Fourth, classical Baptists are convinced the new birth is a transformative miracle that is wrought by the Holy Spirit in the life of the sinner who comes to Jesus Christ in response to his exposure to the Gospel message. To many these days, there is no expectation of a different manner of life following conversion. However, the English Baptist pastor and author John Bunyan articulated an understanding of the new birth in his widely read Pilgrim’s Progress that is consistent with classical Baptist convictions about this matter. Do Christian’s sin? Sadly, we do sin. However, the blood-bought and blood-washed child of God is not the same person and does not live the same life after conversion as he did before His saving encounter with Christ.

Fifth, classical Baptists strongly resist the tendency of some to be tossed about by every wind of change and the latest fads. We embrace an old message communicated to sinners the old way and decry the depersonalization of contemporary evangelism. Though the Christian life is personal, it is not private and is intended to be lived with others in the congregation. In like manner, the Gospel ministry may be conducted on a large scale to masses as well as to individuals, though conversion occurs when Jesus becomes the personal savior through the faith of the sinner.

Sixth, classical Baptists reject the Protestant view of the Church set forth in the Westminster Confession of Faith (Chapter XXV – Of the Church), as well as the view of the Church set forth in what is commonly referred to as the Second London Baptist Confession of Faith of 1689 (Chapter XXVI – Of the Church). Classical Baptists embrace the conviction that the Church of Jesus Christ was established by the Savior during His earthly ministry, empowered by the Spirit on the Day of Pentecost, and subsequently divided into multiple congregations that established other Churches. Only in heaven will the Church be universal and consist of all Church Age believers in Jesus Christ ( Hebrews 12.23 ).

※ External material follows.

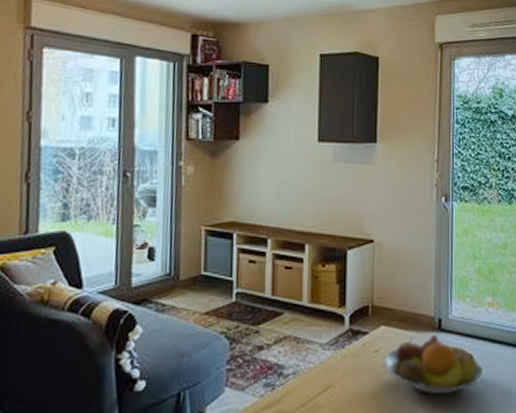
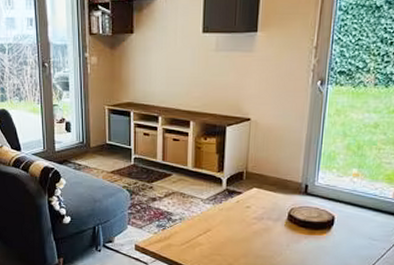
fruit bowl: present [383,335,485,395] -> none [254,197,344,244]

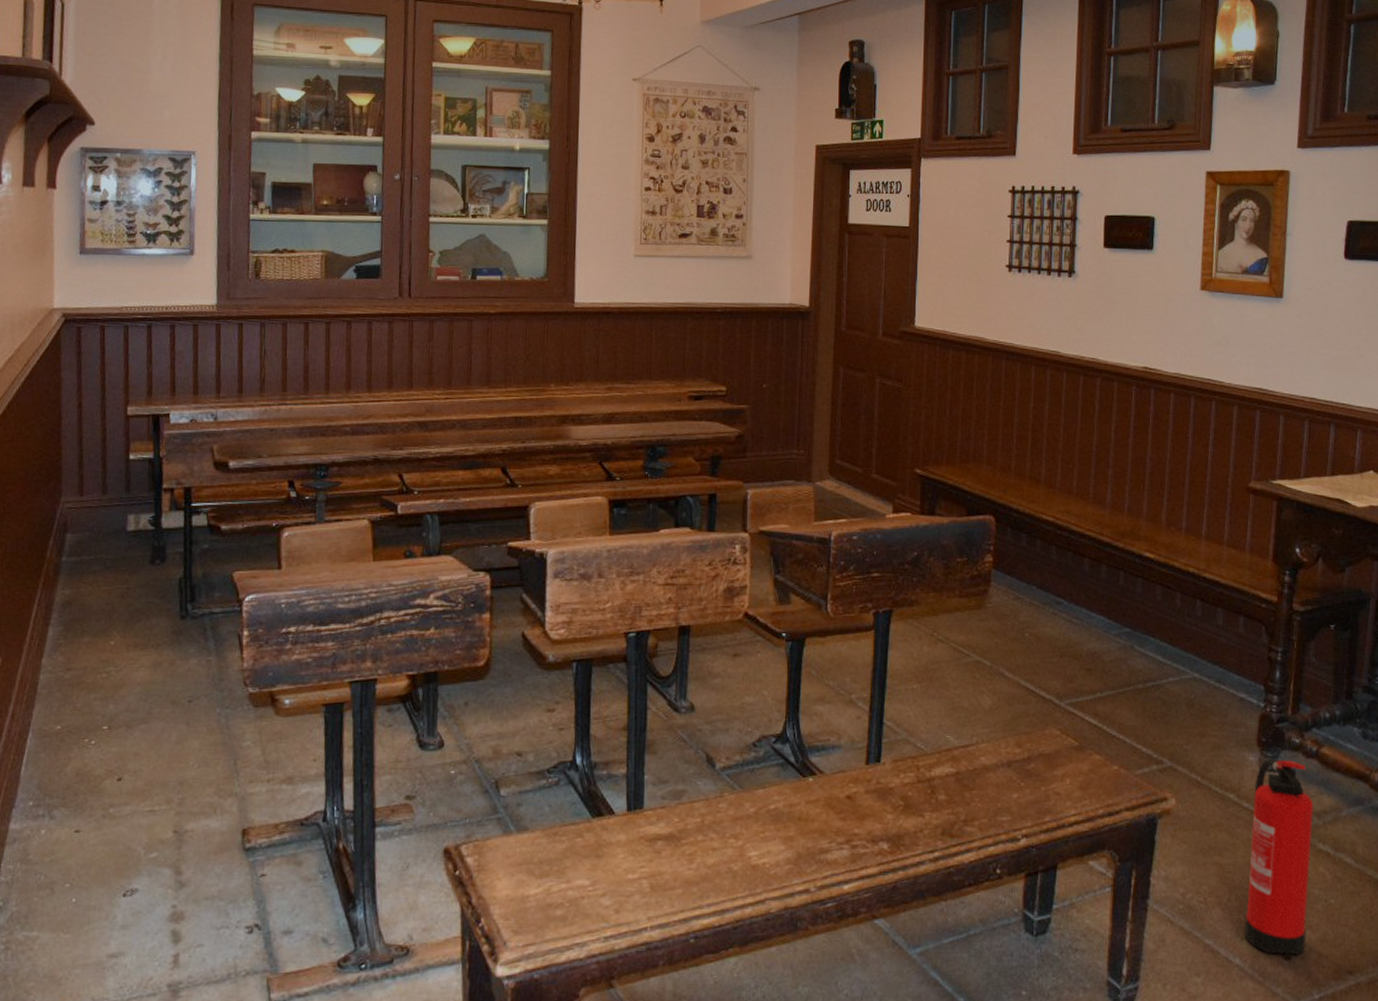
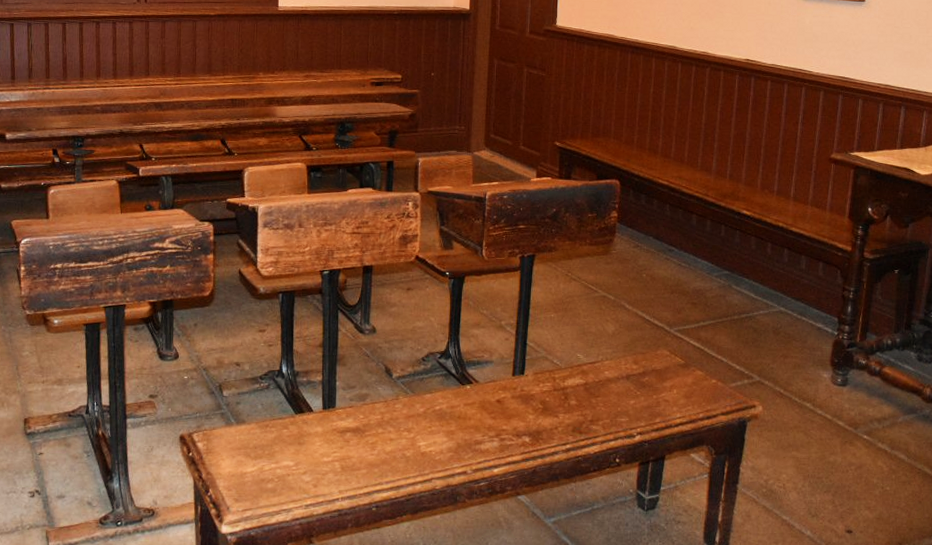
fire extinguisher: present [1244,758,1314,956] -> none [815,376,876,530]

Finally, classical Baptists are missionary Baptists, recognizing our Great Commission is rightly obeyed when Christians render service to Christ to, through, and from congregations where there is accountability, the administration of the two ordinances, and properly administered discipline, and when congregations are involved in starting other Churches to carry out the Great Commission in other places.

These are but a few of the marks of a classical Baptist, as understood by one Baptist pastor. A classical Baptist Church, therefore, agrees with these marks and seeks to exemplify them.